Items from a dataset:
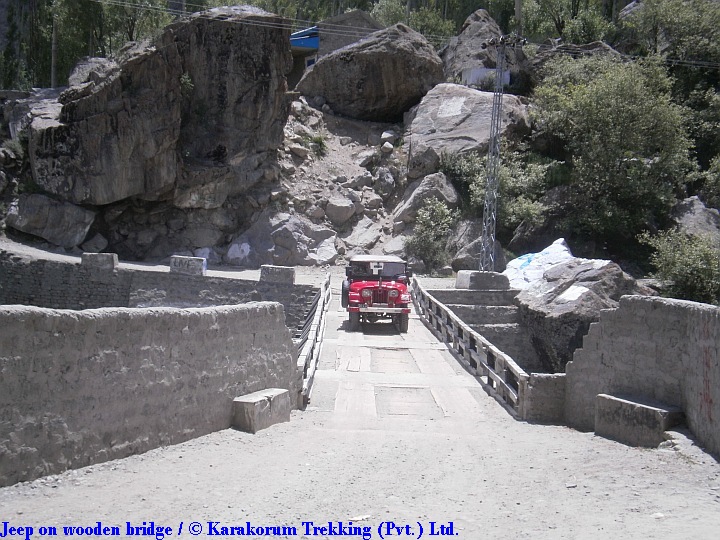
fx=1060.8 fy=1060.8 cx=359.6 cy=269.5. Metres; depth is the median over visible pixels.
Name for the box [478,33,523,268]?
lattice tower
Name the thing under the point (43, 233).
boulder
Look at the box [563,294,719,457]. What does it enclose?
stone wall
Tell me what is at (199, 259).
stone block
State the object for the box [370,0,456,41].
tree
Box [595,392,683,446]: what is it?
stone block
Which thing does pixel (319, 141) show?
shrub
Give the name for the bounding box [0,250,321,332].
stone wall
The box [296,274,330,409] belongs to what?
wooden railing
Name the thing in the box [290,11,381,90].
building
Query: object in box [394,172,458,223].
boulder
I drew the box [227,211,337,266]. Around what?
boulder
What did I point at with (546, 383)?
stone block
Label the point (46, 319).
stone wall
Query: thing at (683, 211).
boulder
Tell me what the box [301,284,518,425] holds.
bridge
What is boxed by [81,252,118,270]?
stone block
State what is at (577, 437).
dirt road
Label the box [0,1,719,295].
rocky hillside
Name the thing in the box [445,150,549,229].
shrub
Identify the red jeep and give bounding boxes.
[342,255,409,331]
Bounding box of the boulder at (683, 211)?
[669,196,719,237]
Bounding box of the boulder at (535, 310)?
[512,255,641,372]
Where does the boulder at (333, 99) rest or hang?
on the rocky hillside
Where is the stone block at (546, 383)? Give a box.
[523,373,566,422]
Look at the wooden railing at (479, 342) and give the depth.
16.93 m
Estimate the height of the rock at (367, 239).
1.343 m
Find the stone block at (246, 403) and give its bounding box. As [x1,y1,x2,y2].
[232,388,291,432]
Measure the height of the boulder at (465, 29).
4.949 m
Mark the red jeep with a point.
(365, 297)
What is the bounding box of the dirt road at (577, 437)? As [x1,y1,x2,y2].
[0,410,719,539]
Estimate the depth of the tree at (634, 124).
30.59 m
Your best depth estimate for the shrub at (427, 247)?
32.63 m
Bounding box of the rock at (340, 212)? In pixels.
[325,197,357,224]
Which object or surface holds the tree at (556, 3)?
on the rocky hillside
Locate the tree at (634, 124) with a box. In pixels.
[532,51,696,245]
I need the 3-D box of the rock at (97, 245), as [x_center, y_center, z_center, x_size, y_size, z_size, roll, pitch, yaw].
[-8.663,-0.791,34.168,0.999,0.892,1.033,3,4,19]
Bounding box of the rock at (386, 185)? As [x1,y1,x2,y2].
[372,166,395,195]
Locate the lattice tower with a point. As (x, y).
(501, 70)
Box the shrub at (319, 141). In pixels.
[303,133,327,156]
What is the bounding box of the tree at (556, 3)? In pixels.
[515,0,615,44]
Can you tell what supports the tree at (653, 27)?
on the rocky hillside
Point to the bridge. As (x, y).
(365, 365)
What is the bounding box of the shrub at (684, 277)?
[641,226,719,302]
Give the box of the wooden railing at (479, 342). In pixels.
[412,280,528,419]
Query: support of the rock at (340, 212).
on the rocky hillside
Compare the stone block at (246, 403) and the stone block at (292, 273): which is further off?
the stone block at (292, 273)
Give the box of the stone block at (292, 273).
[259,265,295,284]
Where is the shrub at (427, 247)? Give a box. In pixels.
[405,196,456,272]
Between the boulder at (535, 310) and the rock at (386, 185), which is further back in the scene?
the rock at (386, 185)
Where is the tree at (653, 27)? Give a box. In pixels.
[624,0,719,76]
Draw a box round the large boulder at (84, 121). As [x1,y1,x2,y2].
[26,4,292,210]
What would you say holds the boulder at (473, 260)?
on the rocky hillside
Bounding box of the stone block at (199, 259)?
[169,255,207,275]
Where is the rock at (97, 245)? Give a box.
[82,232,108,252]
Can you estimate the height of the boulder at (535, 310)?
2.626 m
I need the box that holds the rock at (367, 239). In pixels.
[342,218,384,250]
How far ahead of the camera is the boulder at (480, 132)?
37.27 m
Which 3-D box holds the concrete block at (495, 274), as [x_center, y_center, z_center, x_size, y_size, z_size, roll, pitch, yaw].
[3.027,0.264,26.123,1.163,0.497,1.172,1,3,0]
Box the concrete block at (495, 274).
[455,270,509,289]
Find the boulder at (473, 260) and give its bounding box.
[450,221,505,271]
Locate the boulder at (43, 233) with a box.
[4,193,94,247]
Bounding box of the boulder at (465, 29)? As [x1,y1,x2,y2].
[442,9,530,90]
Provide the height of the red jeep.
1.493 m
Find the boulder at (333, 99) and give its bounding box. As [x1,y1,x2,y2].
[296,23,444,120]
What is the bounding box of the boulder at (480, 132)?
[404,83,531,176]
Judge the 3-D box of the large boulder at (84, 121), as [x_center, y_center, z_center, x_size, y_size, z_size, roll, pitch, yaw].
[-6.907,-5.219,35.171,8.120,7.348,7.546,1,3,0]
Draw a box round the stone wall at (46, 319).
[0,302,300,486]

What needs to be done:
The records above must be returned exactly, with each picture omitted.

Worked solution:
fx=1060.8 fy=1060.8 cx=359.6 cy=269.5. Metres; depth is the median over visible pixels.
Name for the box [478,33,523,268]?
lattice tower
Name the thing under the point (43, 233).
boulder
Look at the box [563,294,719,457]. What does it enclose?
stone wall
Tell me what is at (199, 259).
stone block
State the object for the box [370,0,456,41].
tree
Box [595,392,683,446]: what is it?
stone block
Which thing does pixel (319, 141) show?
shrub
Give the name for the bounding box [0,250,321,332].
stone wall
The box [296,274,330,409] belongs to what?
wooden railing
Name the thing in the box [290,11,381,90].
building
Query: object in box [394,172,458,223].
boulder
I drew the box [227,211,337,266]. Around what?
boulder
What did I point at with (546, 383)?
stone block
Label the point (46, 319).
stone wall
Query: thing at (683, 211).
boulder
Tell me what the box [301,284,518,425] holds.
bridge
What is boxed by [81,252,118,270]?
stone block
State what is at (577, 437).
dirt road
Label the box [0,1,719,295].
rocky hillside
Name the thing in the box [445,150,549,229].
shrub
Identify the red jeep and give bounding boxes.
[342,255,409,331]
Bounding box of the boulder at (683, 211)?
[669,196,719,237]
Bounding box of the boulder at (535, 310)?
[512,255,641,372]
Where does the boulder at (333, 99) rest or hang?
on the rocky hillside
Where is the stone block at (546, 383)? Give a box.
[523,373,566,422]
Look at the wooden railing at (479, 342) and give the depth.
16.93 m
Estimate the height of the rock at (367, 239).
1.343 m
Find the stone block at (246, 403) and give its bounding box. As [x1,y1,x2,y2].
[232,388,291,432]
Measure the height of the boulder at (465, 29).
4.949 m
Mark the red jeep with a point.
(365, 297)
What is the bounding box of the dirt road at (577, 437)? As [x1,y1,x2,y2].
[0,410,719,539]
Estimate the depth of the tree at (634, 124).
30.59 m
Your best depth estimate for the shrub at (427, 247)?
32.63 m
Bounding box of the rock at (340, 212)? In pixels.
[325,197,357,224]
Which object or surface holds the tree at (556, 3)?
on the rocky hillside
Locate the tree at (634, 124) with a box. In pixels.
[532,51,696,245]
I need the 3-D box of the rock at (97, 245), as [x_center, y_center, z_center, x_size, y_size, z_size, roll, pitch, yaw].
[-8.663,-0.791,34.168,0.999,0.892,1.033,3,4,19]
Bounding box of the rock at (386, 185)? As [x1,y1,x2,y2].
[372,166,395,195]
Locate the lattice tower with a point. As (x, y).
(501, 70)
Box the shrub at (319, 141). In pixels.
[303,133,327,156]
What is the bounding box of the tree at (556, 3)? In pixels.
[515,0,615,44]
Can you tell what supports the tree at (653, 27)?
on the rocky hillside
Point to the bridge. As (x, y).
(365, 365)
What is the bounding box of the shrub at (684, 277)?
[641,226,719,302]
Give the box of the wooden railing at (479, 342). In pixels.
[412,280,528,419]
Query: support of the rock at (340, 212).
on the rocky hillside
Compare the stone block at (246, 403) and the stone block at (292, 273): which is further off?
the stone block at (292, 273)
Give the box of the stone block at (292, 273).
[259,265,295,284]
Where is the shrub at (427, 247)? Give a box. In pixels.
[405,196,456,272]
Between the boulder at (535, 310) and the rock at (386, 185), which is further back in the scene?
the rock at (386, 185)
Where is the tree at (653, 27)? Give a box. In pixels.
[624,0,719,76]
Draw a box round the large boulder at (84, 121). As [x1,y1,x2,y2].
[26,4,292,210]
What would you say holds the boulder at (473, 260)?
on the rocky hillside
Bounding box of the stone block at (199, 259)?
[169,255,207,275]
Where is the rock at (97, 245)? Give a box.
[82,232,108,252]
Can you estimate the height of the boulder at (535, 310)?
2.626 m
I need the box that holds the rock at (367, 239). In pixels.
[342,218,384,250]
How far ahead of the camera is the boulder at (480, 132)?
37.27 m
Which 3-D box holds the concrete block at (495, 274), as [x_center, y_center, z_center, x_size, y_size, z_size, roll, pitch, yaw].
[3.027,0.264,26.123,1.163,0.497,1.172,1,3,0]
Box the concrete block at (495, 274).
[455,270,509,289]
Find the boulder at (473, 260) and give its bounding box.
[450,221,505,271]
Locate the boulder at (43, 233) with a box.
[4,193,94,247]
Bounding box of the boulder at (465, 29)? As [x1,y1,x2,y2].
[442,9,530,90]
Provide the height of the red jeep.
1.493 m
Find the boulder at (333, 99) and give its bounding box. As [x1,y1,x2,y2].
[296,23,444,120]
What is the bounding box of the boulder at (480, 132)?
[404,83,531,176]
Judge the 3-D box of the large boulder at (84, 121), as [x_center, y_center, z_center, x_size, y_size, z_size, roll, pitch, yaw].
[-6.907,-5.219,35.171,8.120,7.348,7.546,1,3,0]
Draw a box round the stone wall at (46, 319).
[0,302,300,486]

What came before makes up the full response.